Angelo is one of the few relics of the old regime to survive the restaurant's modernisation as part of the growing Gordon Ramsay empire. As with Claridges and the Connaught, the refit involves a change of tone rather than radical reinvention. Under Marcus Wareing, the Michelin-starred chef of Pétrus, the menu has been brought into the 21st century. Perspiring joints of meat are no longer stretchered around the room and operated on at table. The formal service, with its synchronised removal of cloches, has been replaced by a more relaxed style, in which the bread basket is chummily left on the table. The waiters are much younger, and no longer dress in tails. And - gasp! - gentlemen are now allowed to lunch in an open-necked shirt rather than a jacket and tie.

Many of its former patrons were distressed that the Savoy Grill was going to change. My guest, the Labour peer and media mogul Waheed Alli, wasn't one of them. "Two things used to distinguish this place. It was very expensive. And they were very rude."

He broadly approved of Barbara Barry's redesign, which has introduced an element of low-key glamour to what was a rather dark and stuffy oak-panelled room. The wood-panelling is still there, but the wood is paler, and warmed by flattering pools of light. The silver-leaf ceiling and mirrored columns nod to the room's heyday, but in updating from the Thirties to the Noughties, some elements seem to have got stuck in the Seventies. The black-and-gold striped banquettes are particularly Biba-esque, while Waheed felt the black slatted blinds were "a bit Crossroads motel". And this from the man responsible for reintroducing that soap to ITV.

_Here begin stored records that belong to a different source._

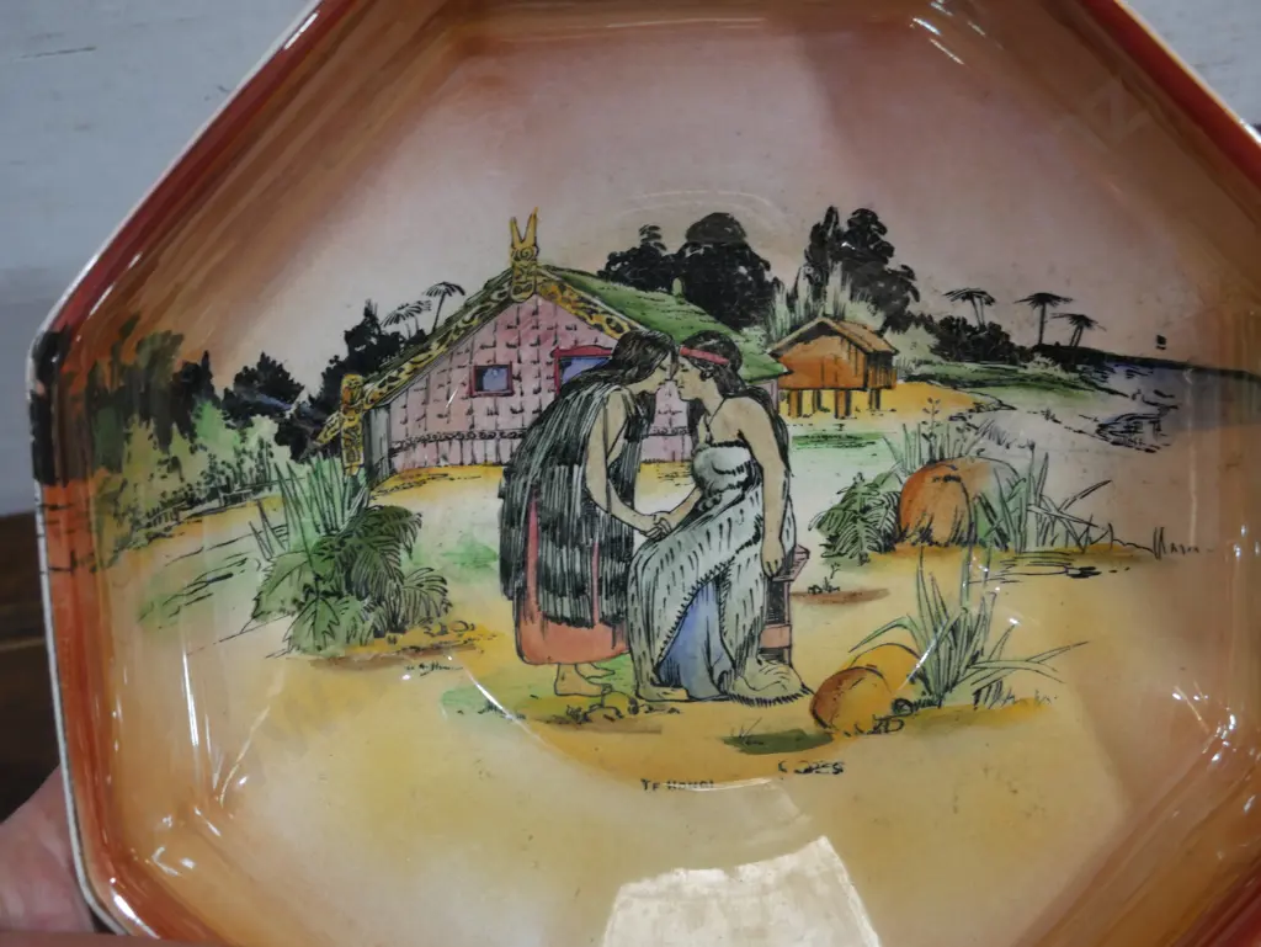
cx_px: 630
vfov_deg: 31.5
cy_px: 474
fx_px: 1676
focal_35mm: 46
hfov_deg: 41.2
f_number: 5.1
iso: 500
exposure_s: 1/60
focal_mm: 23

At a fixed price of £35 for three courses, the à la carte menu offers excellent value; even more so the £21 set-lunch menu, which opens with the Savoy Grill's most famous dish, Omelette Arnold Bennett. There are still a few opportunities for some table-side carving action, in the form of a short section of roast- and grilled-meat dishes. But otherwise Wareing's menu owes considerably more to modern French haute cuisine than to British tradition.

From the set menu, a starter of potted shrimp was a greener, healthier reworking of the dish, with avocado taking the place of the traditional butter and mace. Calves' sweetbreads were first rate, their slightly caramelised surface chiming with the piquant sweetness of a pancetta and onion marmalade.

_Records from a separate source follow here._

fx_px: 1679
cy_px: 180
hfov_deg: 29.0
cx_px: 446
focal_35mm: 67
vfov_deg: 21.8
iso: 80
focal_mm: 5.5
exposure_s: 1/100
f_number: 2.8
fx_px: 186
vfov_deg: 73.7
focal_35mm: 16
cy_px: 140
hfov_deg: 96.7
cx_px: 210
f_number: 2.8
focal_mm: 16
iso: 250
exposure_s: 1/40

Even when tackling deeply British dishes, Wareing's cooking has a French accent. His steak and kidney pudding is an old-fashioned individual pud, with a slippery suet crust, anointed in onion and Guinness gravy. But the braised root vegetables that come with it belong to a different culture, and seem to enclose the whole dish in inverted commas.

Many of the main course offerings would sit quite happily on the menu at Pétrus; in fact a version of the meltingly soft strips of braised Wiltshire pork belly, with sautéed Jerusalem artichoke and a sticky red wine and shallot reduction that I had here does. The sticky reduction was a theme of our meal; this kind of cooking has something autumnal about it, all braised root veg, intense brown sauces and aromatic hits of truffle, most pungently in the velouté of wild mushroom with truffle oil, which was served as an amuse-bouche.

Nursery puddings may no longer be on offer, but le chariot de pâtissier still circulates. From it, a prune and Armagnac tart was fine; certainly better than my own blandly sweet choice. But then, what was I expecting when I ordered Rum Baba macerated in Malibu?

Our fellow guests included peers and power-lunching newspaper executives, but unlike Claridges, this isn't really a venue for people celebrating special occasions. And despite the feminisation, it does still feel like a place for a business lunch rather than the ladies who lunch.

What must surely be the most expensive coffee in London - £5 for a single shot of espresso - bumped up the bill a little, to around £40 a head with a half bottle of wine, but it still struck Waheed as considerably cheaper than under the ancien régime.

So will he be returning as a regular? "Well, it definitely fills a gap. Somewhere between The Ivy and the House of Lords," he mused. "And it does feel much more modern and friendly. Mind you, they could have done that just by being polite."